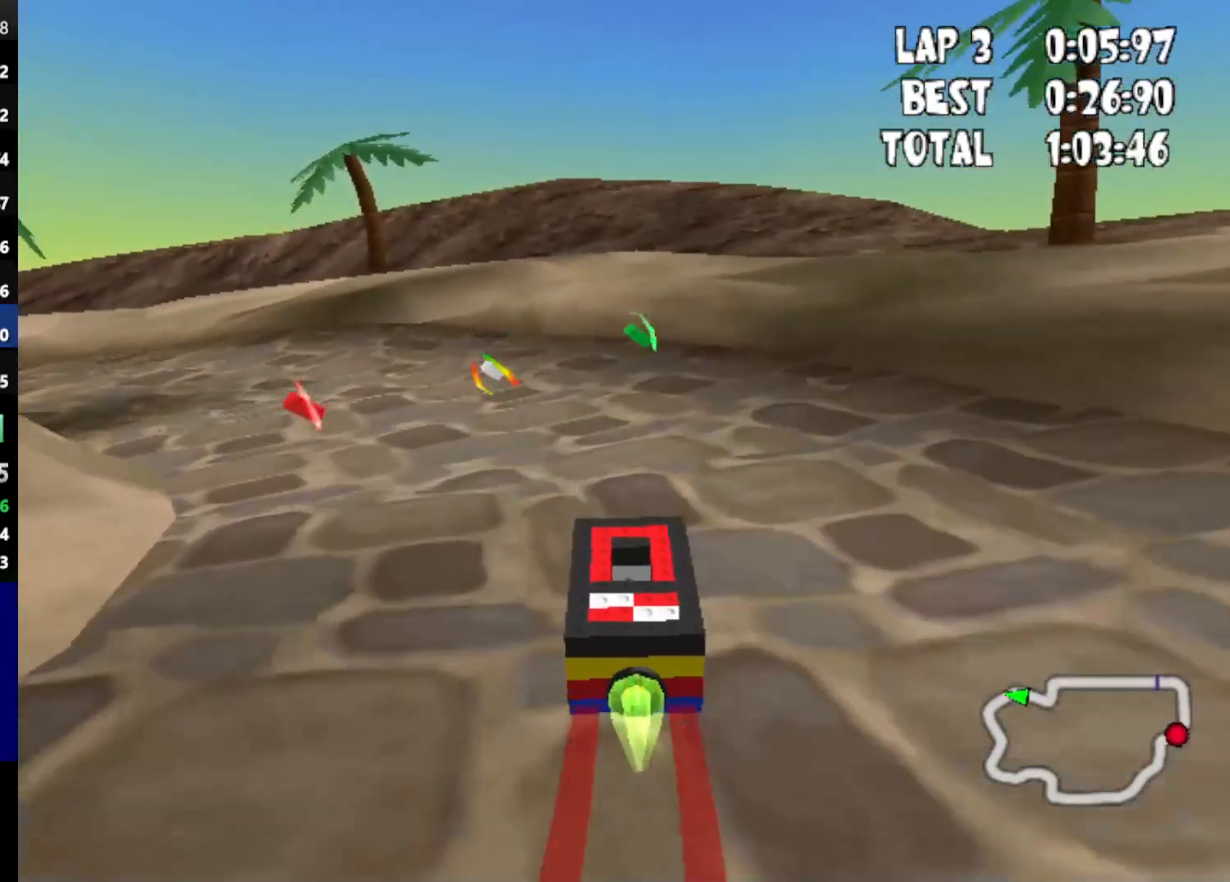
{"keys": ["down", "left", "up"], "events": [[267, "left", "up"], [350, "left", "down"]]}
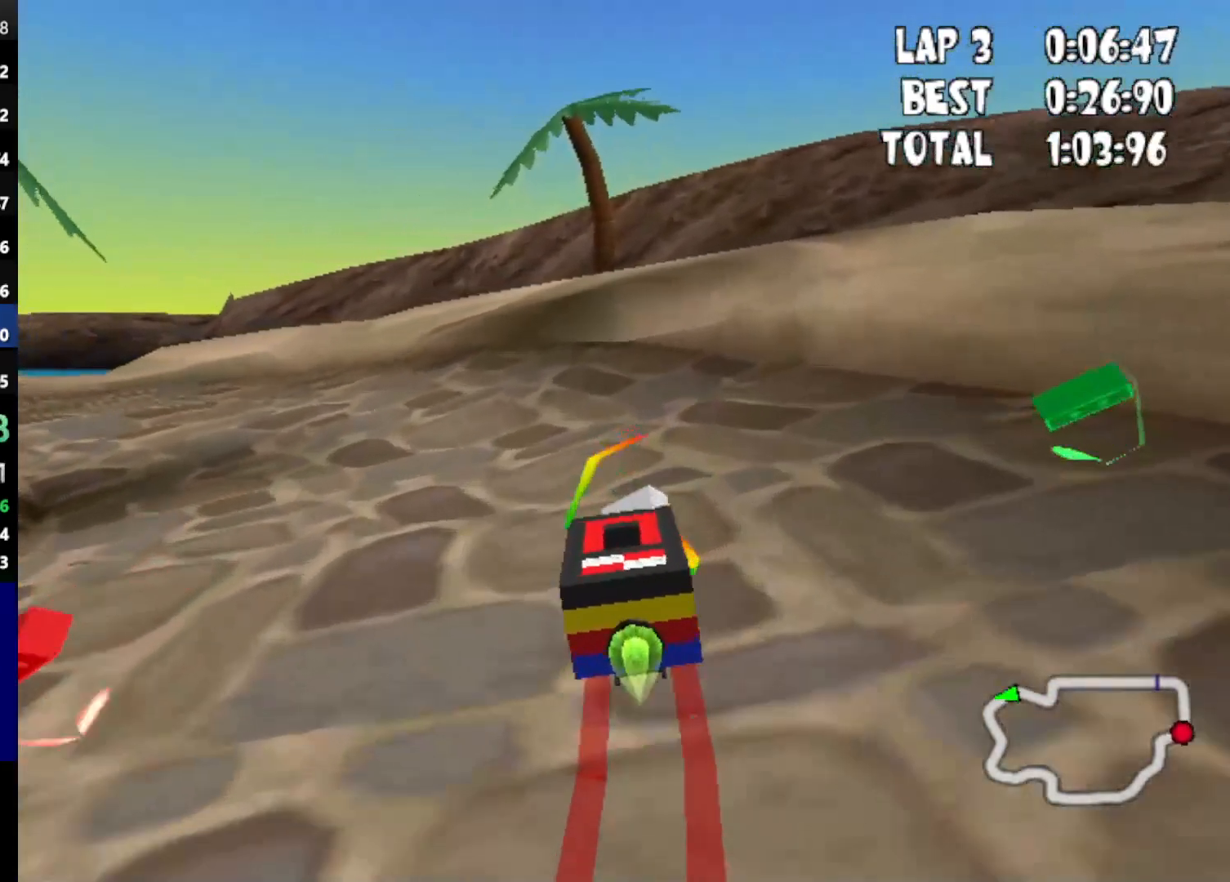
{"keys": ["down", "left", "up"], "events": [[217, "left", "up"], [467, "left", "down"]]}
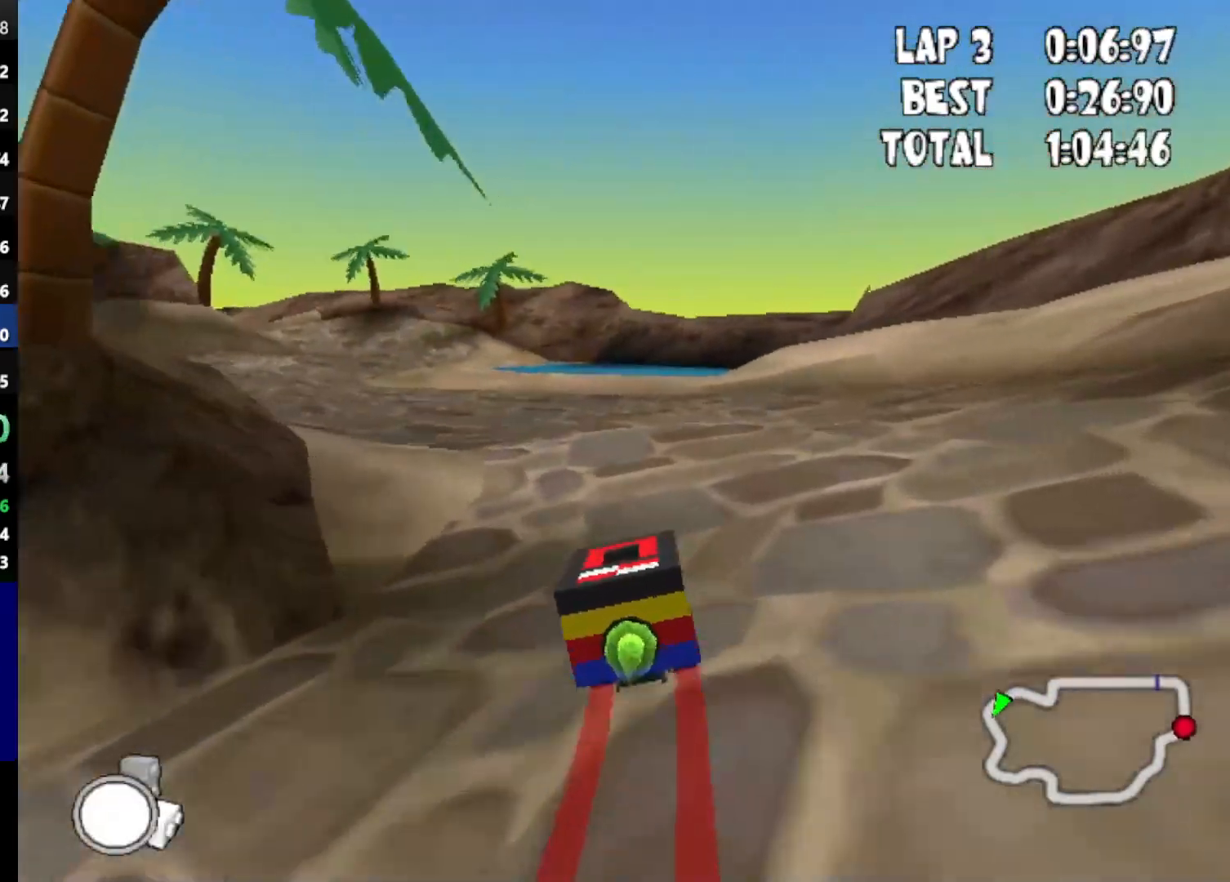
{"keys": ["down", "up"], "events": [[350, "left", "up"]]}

=-=-=

**What you will do**
Restate the data word for word while omitting each picture.

**Solution**
{"keys": ["down", "left", "up"], "events": [[267, "left", "up"], [350, "left", "down"]]}
{"keys": ["down", "left", "up"], "events": [[217, "left", "up"], [467, "left", "down"]]}
{"keys": ["down", "up"], "events": [[350, "left", "up"]]}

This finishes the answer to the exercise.